Let me introduce to you first of all Hans von Spakovsky, who is with us tonight.
Mr. von Spakovsky is Senior Legal Fellow in the Heritage Foundation Center for Legal and Judicial Studies.
He is the Manager of the think tank's Election Law Reform Initiative.
Former president Donald Trump appointed him to be the Presidential Advisory Commission on Election Integrity back in 2017.
And before joining Heritage, he served as a member of the Federal Election Commission.
Tonight, he is going to be called Hans for this debate.
And on the other side of the debate, we have Jonah Minkoff-Zern, who will now be known as Jonah, Co-Director of the Democracy Campaign for Public Citizens, a nonprofit public interest advocacy organization.
Jonah has worked to pass state and federal laws and to mobilize people nationwide to advance voting rights, limit the influence of big money in politics, and protect elections and election officials.
Gentlemen, we welcome both of you tonight to this, and I know each of you now has a three-minute opening statement that you would like to give.

RECORD EXTRACTS >>
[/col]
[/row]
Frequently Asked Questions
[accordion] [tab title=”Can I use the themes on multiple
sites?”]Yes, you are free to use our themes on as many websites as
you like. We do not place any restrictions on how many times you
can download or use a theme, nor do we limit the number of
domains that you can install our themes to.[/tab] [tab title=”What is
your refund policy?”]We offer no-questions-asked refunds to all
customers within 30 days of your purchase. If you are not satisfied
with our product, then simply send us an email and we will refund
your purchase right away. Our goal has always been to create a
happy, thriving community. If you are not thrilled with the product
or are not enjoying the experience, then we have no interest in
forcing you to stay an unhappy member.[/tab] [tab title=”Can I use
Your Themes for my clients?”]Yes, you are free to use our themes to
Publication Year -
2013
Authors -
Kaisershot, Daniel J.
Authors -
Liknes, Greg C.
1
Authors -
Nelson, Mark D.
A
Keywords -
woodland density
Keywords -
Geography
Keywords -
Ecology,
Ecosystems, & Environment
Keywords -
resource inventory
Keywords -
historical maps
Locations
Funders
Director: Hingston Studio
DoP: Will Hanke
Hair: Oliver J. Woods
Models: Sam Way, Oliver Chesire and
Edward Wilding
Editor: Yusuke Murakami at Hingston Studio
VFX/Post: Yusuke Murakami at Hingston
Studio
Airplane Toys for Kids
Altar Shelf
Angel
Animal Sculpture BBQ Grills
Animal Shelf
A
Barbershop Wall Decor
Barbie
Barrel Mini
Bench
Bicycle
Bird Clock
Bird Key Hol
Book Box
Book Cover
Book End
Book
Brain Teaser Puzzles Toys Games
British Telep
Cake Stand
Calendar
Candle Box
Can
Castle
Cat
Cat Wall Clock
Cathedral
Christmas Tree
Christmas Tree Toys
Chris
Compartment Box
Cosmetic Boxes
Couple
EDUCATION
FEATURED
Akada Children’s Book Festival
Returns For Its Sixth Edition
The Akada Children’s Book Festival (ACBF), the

TASK REQUIREMENTS >> Carry the debate introduction forward from its last sentence. The items have no connection to the debate introduction.

ANSWER BOX >>
And Hans, we are going to begin with you.
- Thanks, Pam.
Look, no one says we shouldn't have absentee ballots at all.
I think we all agree we should have absentee ballots for individuals who are sick or too physically disabled to make it to the polls, for people who are serving their country abroad, whether they're in the military or civilians.
The problem though is that there's this move to expand and push absentee balloting as a replacement for voting in the polls.
And it's also the idea that we should go to all mail balloting.
Well, the problem with that is this.
When you vote with an absentee ballot, it's the only kind of voting that is done outside the supervision of election officials and outside the observation of poll observers.
Transparency is a vital component of a democratic republic.
Because of that, absentee ballots are the easiest kinds of ballots, unfortunately, to forge, to steal, to alter, to have them sent late in by the postal service so they are not counted.
Some years ago, the New York Times actually did a study of absentee ballots and pointed out that the rejection rate for absentee ballots was in fact higher than the rejection rate for votes cast in a ballot.
And the reason for that, obviously, is when you're in a polling place, there are election officials there who can answer questions, if you have problems, assist you.
That's not true at your home.
Now the other big problem, of course, is mail ballots being delivered.
A number of years ago, the Inspector General for the Postal Service did a study on election-related mail.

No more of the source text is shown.